§ EXERCISE PROMPT
The answer should be a single number: how many lines of the entries below hold the word "февраля".

§ INFORMATION
- Opening Delimiter -

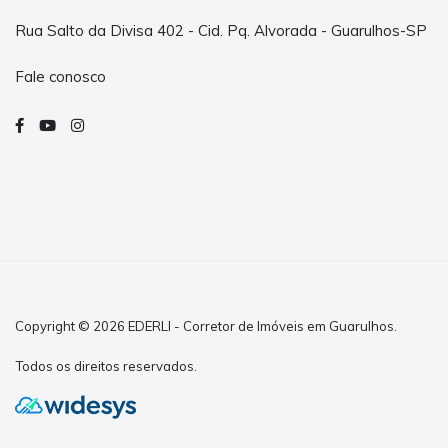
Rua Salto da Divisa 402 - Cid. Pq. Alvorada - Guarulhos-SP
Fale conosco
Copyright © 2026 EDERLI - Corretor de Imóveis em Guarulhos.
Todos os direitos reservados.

- Closing Delimiter -
- Opening Delimiter -

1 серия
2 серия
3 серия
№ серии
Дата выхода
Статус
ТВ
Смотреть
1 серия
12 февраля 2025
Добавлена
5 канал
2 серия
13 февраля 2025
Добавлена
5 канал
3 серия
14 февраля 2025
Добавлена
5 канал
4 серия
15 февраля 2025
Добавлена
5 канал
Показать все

- Closing Delimiter -

§ SOLUTION TO THIS TASK
4